▶ **TASK DIRECTIONS**
Can you rewrite the entries below with "file hosting" replaced by "file sharing" everywhere and everything else unchanged? Include only their text, not the pictures.

▶ **RECORDS FOR PROCESSING**
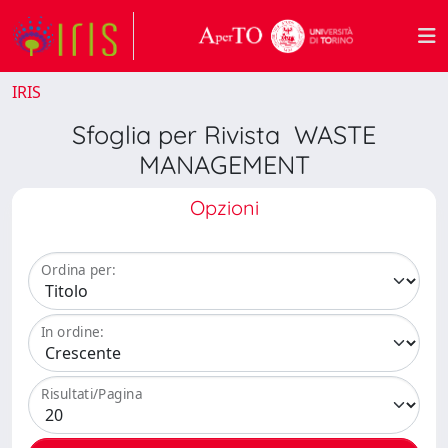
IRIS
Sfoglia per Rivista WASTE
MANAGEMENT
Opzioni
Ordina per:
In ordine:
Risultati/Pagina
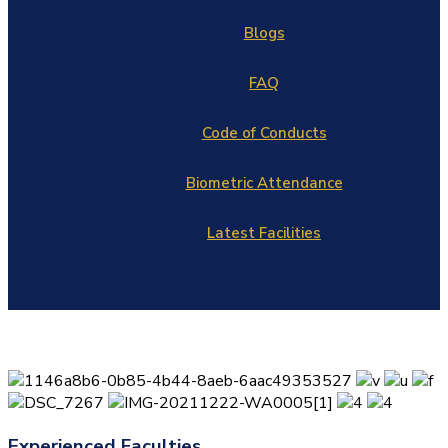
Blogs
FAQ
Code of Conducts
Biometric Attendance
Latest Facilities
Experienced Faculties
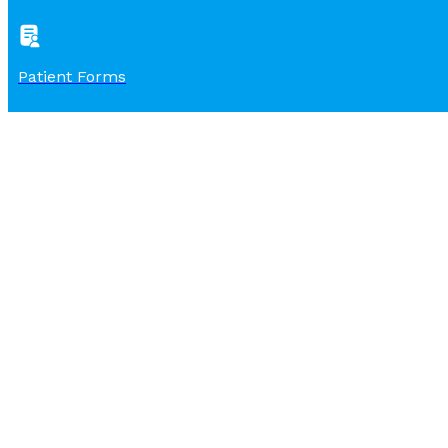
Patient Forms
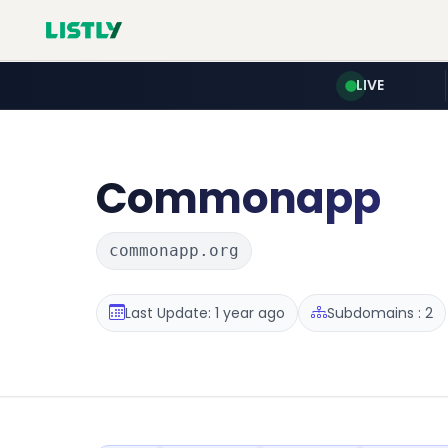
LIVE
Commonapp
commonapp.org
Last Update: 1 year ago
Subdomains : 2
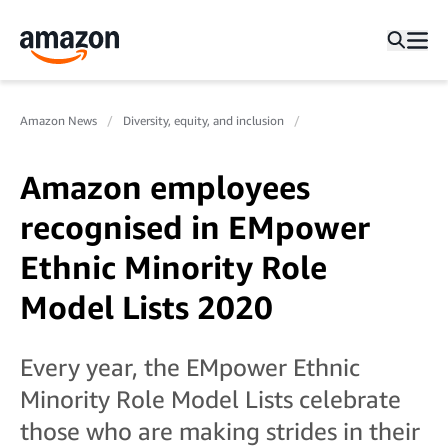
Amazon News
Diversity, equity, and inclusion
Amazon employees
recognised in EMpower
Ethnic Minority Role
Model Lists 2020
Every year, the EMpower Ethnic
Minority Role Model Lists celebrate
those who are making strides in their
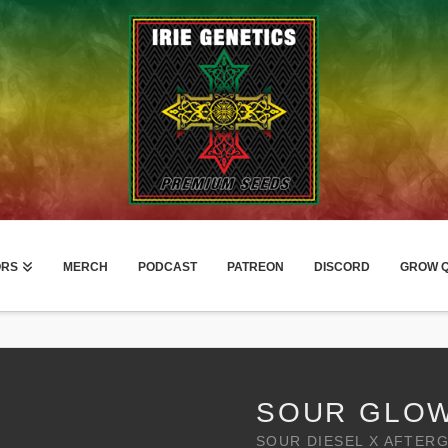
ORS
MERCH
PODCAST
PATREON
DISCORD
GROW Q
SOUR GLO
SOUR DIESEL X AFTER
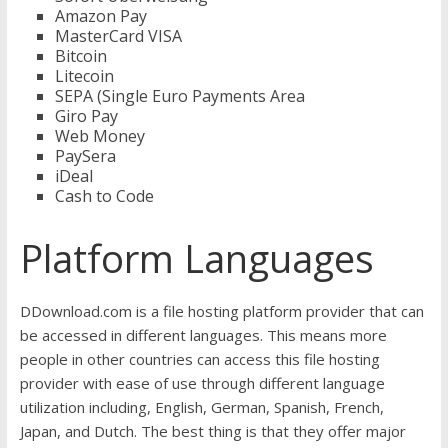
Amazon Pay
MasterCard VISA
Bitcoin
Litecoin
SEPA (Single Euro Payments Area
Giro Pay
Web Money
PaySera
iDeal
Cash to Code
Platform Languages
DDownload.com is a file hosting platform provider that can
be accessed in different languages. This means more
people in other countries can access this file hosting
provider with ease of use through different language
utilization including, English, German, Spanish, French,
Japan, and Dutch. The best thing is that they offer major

▶ **REPLY**
IRIS
Sfoglia per Rivista WASTE
MANAGEMENT
Opzioni
Ordina per:
In ordine:
Risultati/Pagina
Blogs
FAQ
Code of Conducts
Biometric Attendance
Latest Facilities
Experienced Faculties
Patient Forms
LIVE
Commonapp
commonapp.org
Last Update: 1 year ago
Subdomains : 2
Amazon News
Diversity, equity, and inclusion
Amazon employees
recognised in EMpower
Ethnic Minority Role
Model Lists 2020
Every year, the EMpower Ethnic
Minority Role Model Lists celebrate
those who are making strides in their
ORS
MERCH
PODCAST
PATREON
DISCORD
GROW Q
SOUR GLO
SOUR DIESEL X AFTER
Amazon Pay
MasterCard VISA
Bitcoin
Litecoin
SEPA (Single Euro Payments Area
Giro Pay
Web Money
PaySera
iDeal
Cash to Code
Platform Languages
DDownload.com is a file sharing platform provider that can
be accessed in different languages. This means more
people in other countries can access this file sharing
provider with ease of use through different language
utilization including, English, German, Spanish, French,
Japan, and Dutch. The best thing is that they offer major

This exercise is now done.